Keeping Your Clothes on Might Be a Solution


While reading Naked At Work, I kept trying to decide whether Paul Hellman has a certain contempt for his readers or whether he’s just like a nutter uncle who’s always goggling his eyes at you.

I read Naked At Work because I felt like I needed to inject a sense of levity into my daily grind. The premise of the book is that we are silly people riddled with anxieties and it goes from there to show us just how silly we are.

Naked At Work is similarly riddled with anxieties in the form of boxed-off tangents that smack of the awkward joke your boss tries to tell at the beginning of a very boring planning session.

I’m not going to lie, Hellman’s ridiculous mugging for the reader gave me enough chuckles to justify reading the whole book.

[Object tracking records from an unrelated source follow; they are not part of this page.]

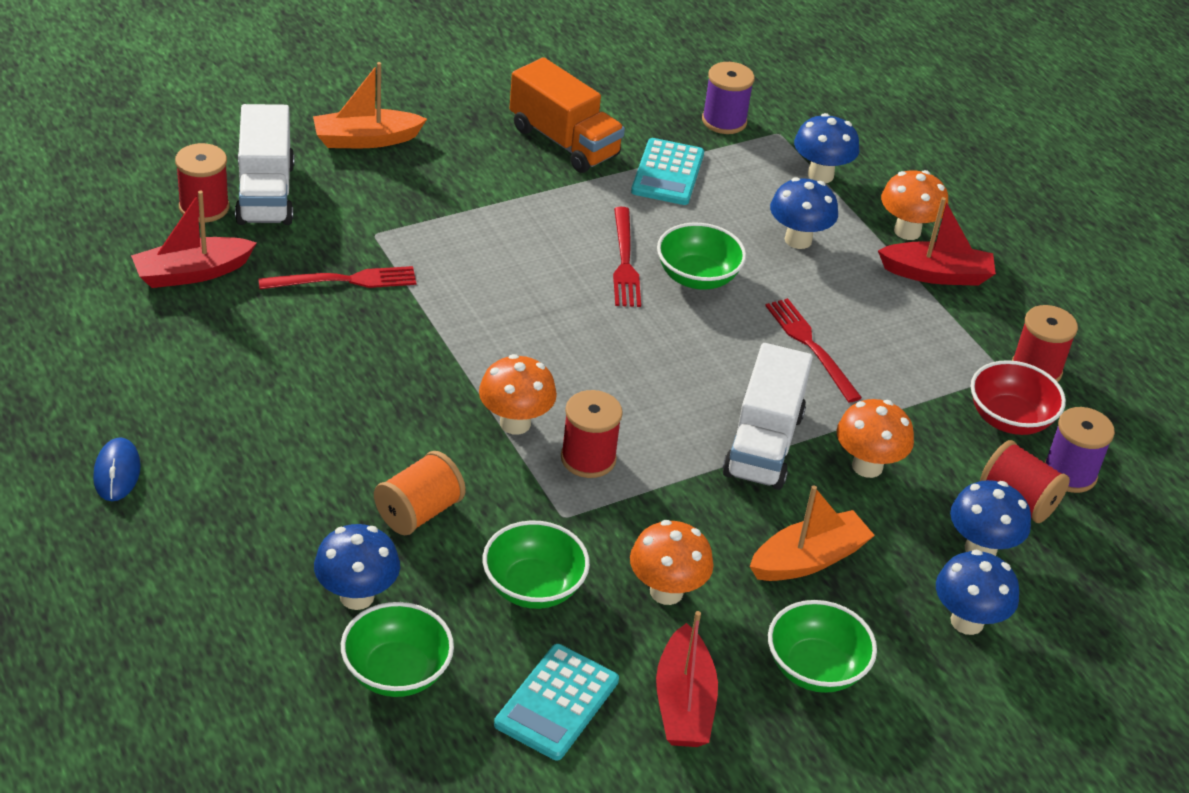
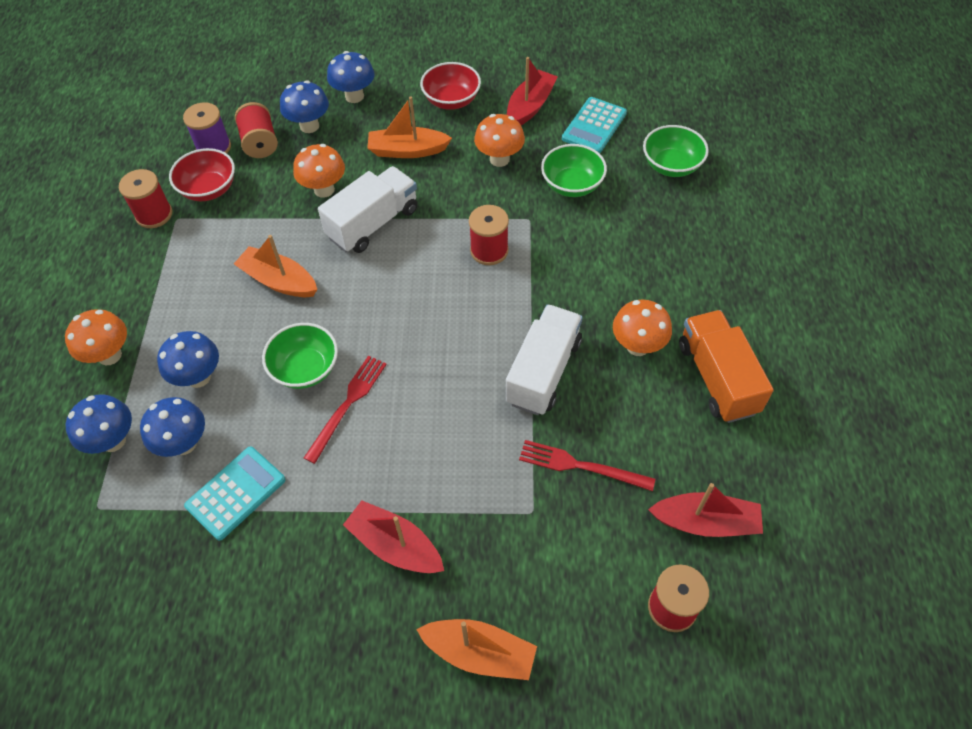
camera: 145 degrees left, 15 degrees up
blue mouse [93,437,141,501] -> none
white truck [235,104,294,225] -> white truck moved to [506,304,583,415]
blue mushroom [314,524,400,610] -> blue mushroom moved to [140,397,205,457]
orange spool [374,451,466,536] -> none
orange mushroom [479,354,557,435] -> orange mushroom moved to [613,300,672,356]
turquoise calculator [494,644,619,760] -> turquoise calculator turned 150 degrees clockwise [562,97,627,153]
orange truck [510,57,625,173] -> orange truck moved to [679,310,774,423]
purple spool [702,62,755,134] -> none
red fork [765,298,862,402] -> orange boat [234,235,317,297]
green bowl [768,600,877,693] -> red bowl [420,62,481,110]
red boat [878,197,996,286] -> red boat moved to [343,500,444,573]

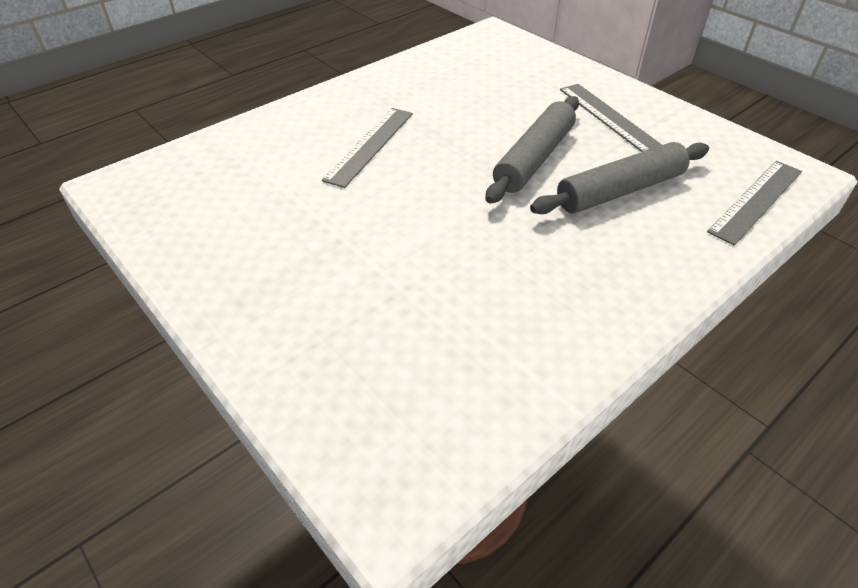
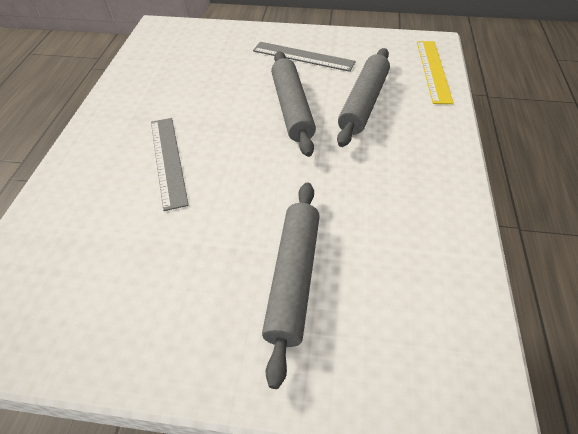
camera: 40 degrees left, 5 degrees up
grey ruler [707,161,802,246] -> yellow ruler [417,41,454,104]
none -> grey rolling pin [262,182,320,389]

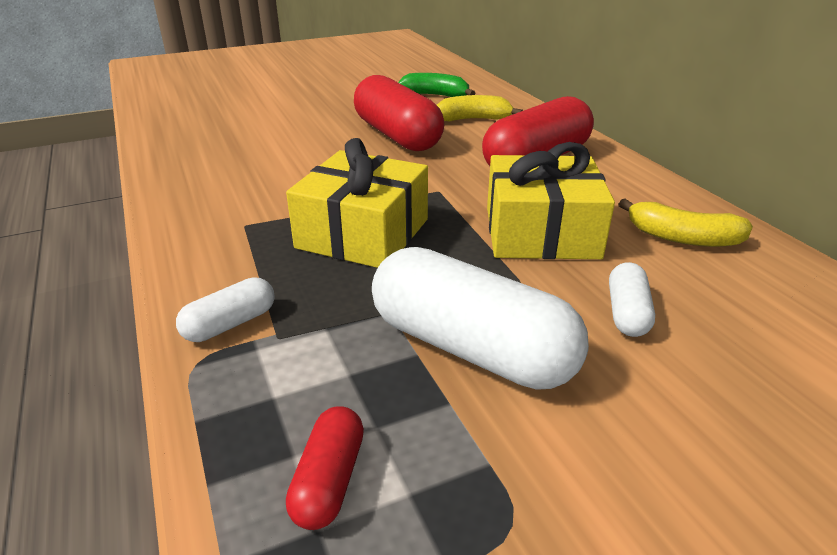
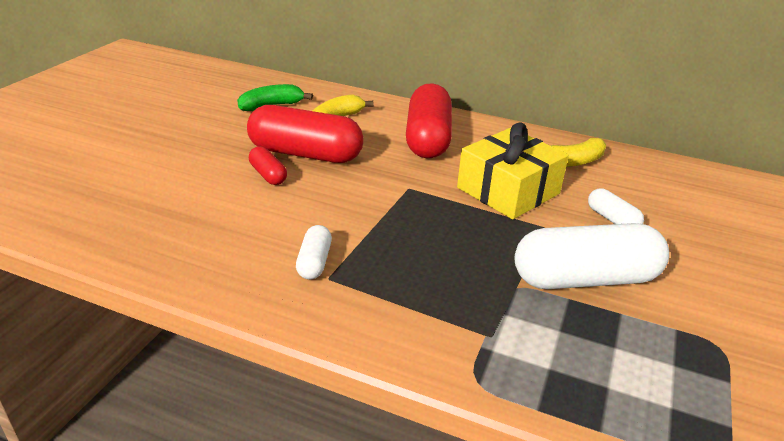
camera: 45 degrees left, 0 degrees up
white capsule [176,277,275,342] -> white capsule moved to [296,225,332,279]
yellow gift [286,138,428,268] -> none
red capsule [286,406,364,530] -> red capsule moved to [249,146,287,185]

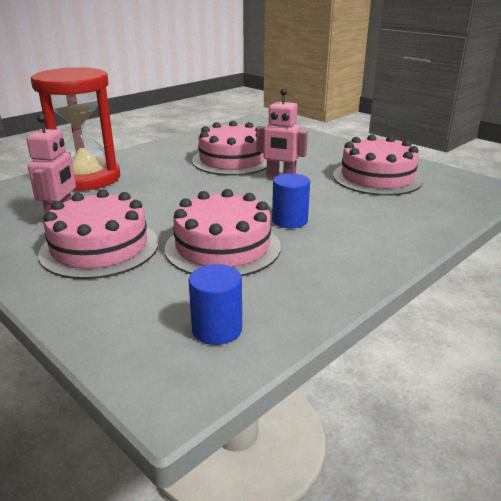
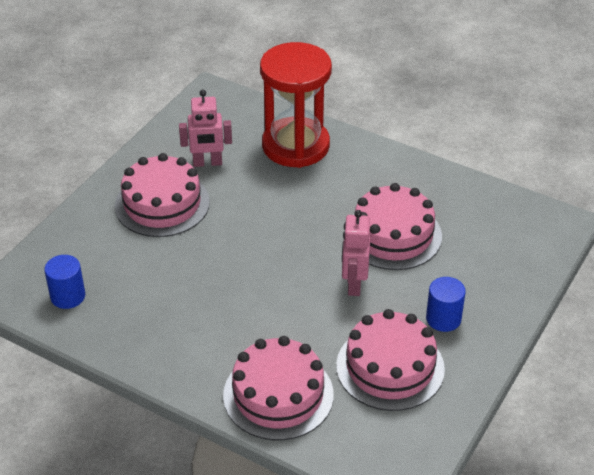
camera: 75 degrees right, 15 degrees up
pink cake [165,189,281,276] -> pink cake moved to [223,336,334,440]
blue cylinder [272,173,310,228] -> blue cylinder moved to [426,277,466,332]

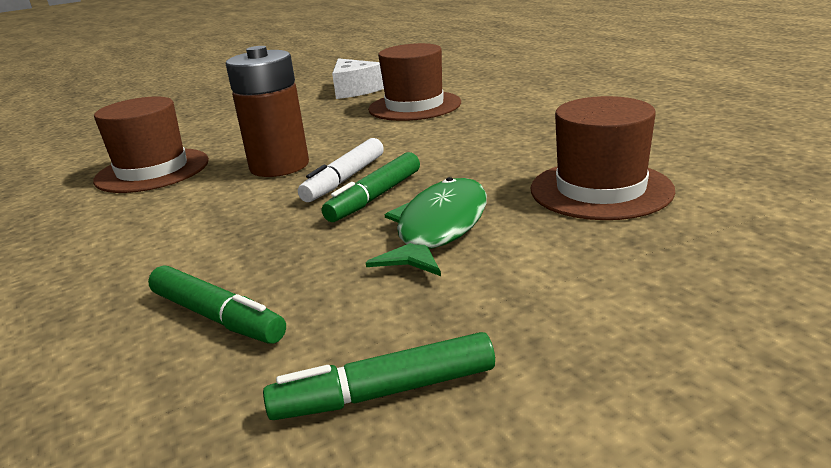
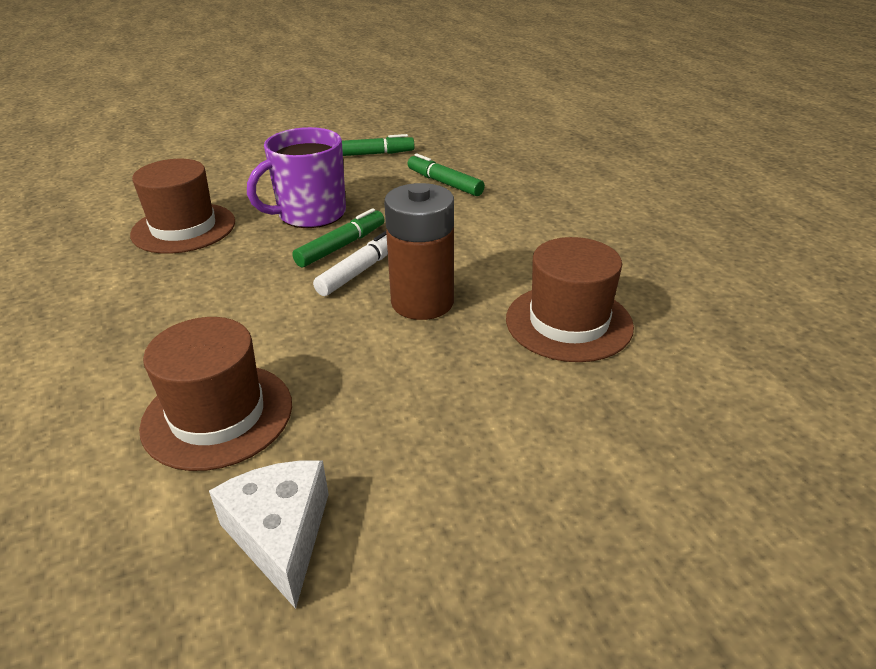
camera: 175 degrees left, 10 degrees up
green fish [366,177,487,276] -> purple mug [247,127,346,228]

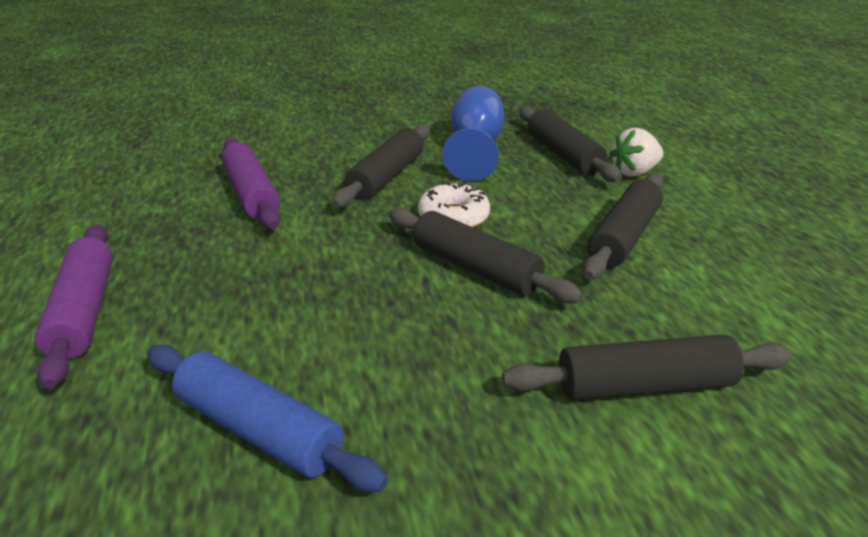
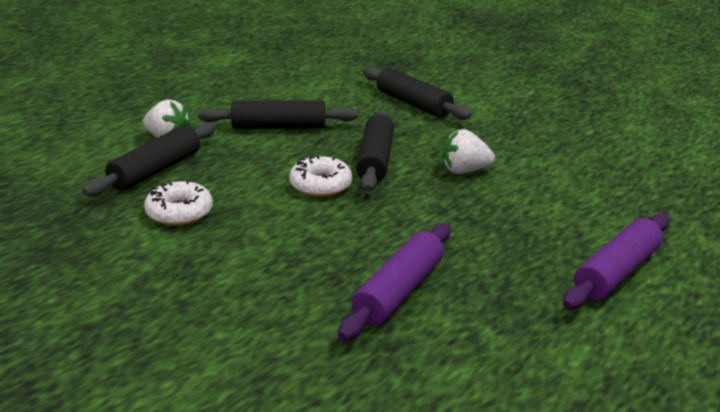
camera: 125 degrees left, 5 degrees down
blue rolling pin [147,345,388,492] -> none
black rolling pin [332,124,430,208] -> none
blue goblet [442,86,504,181] -> white donut [144,180,213,226]
none -> white strawberry [443,129,495,174]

Example – Anxiety #18: Names
Companies are getting touchy about what they call certain people. You know what I mean, the ones who come to the office on a regular basis, stay for hours on end, and periodically expect money.
The word employee is out. It’s too tied up with the old idea of power, wherein the “boss’ knew everything, and had all the good ideas because he was the “head.”
The new approach: let’s empower those _____ (???)
Calling ____something else can be a powerful way to replace a feeling of passive alienation with the exact opposite, active alienation….So let’s stop thinking of them as employees.
They’re “associates,” or “teammates,” or, in a pinch, “hey you.”


So haha, yes, Hellman has some kooky insight into what makes our modern workplace so wonderfully wacky. But really, isn’t that what we have The Office for?

As for the meat and bones, it’s really more a mini pulled pork sandwich. I was happy to note that we often treat our colleagues as family members, due to unfinished business within our own families. Bosses are mom or dad, co-workers are bro or sis and those on equal footing to us can become our twin (why else would Dwight and Jim obsessively prank each other?)

Also, all the worrying you do about what your boss thinks of you? Here’s a hint – he or she doesn’t think of you. It’s that easy. He/she has more important things to think about like, their own job, or what their own boss is thinking of them.

Yet, most of these pearls are pulled from the work of others. I’d read something and bam! a footnote indicated that the idea was from another source.

So, if you’re looking for a quick compendium of recent thought into modern workplace anxieties, this book may be what you’re looking for.

Otherwise, rent all the seasons of the Office, book a weekend off, and go at ‘er.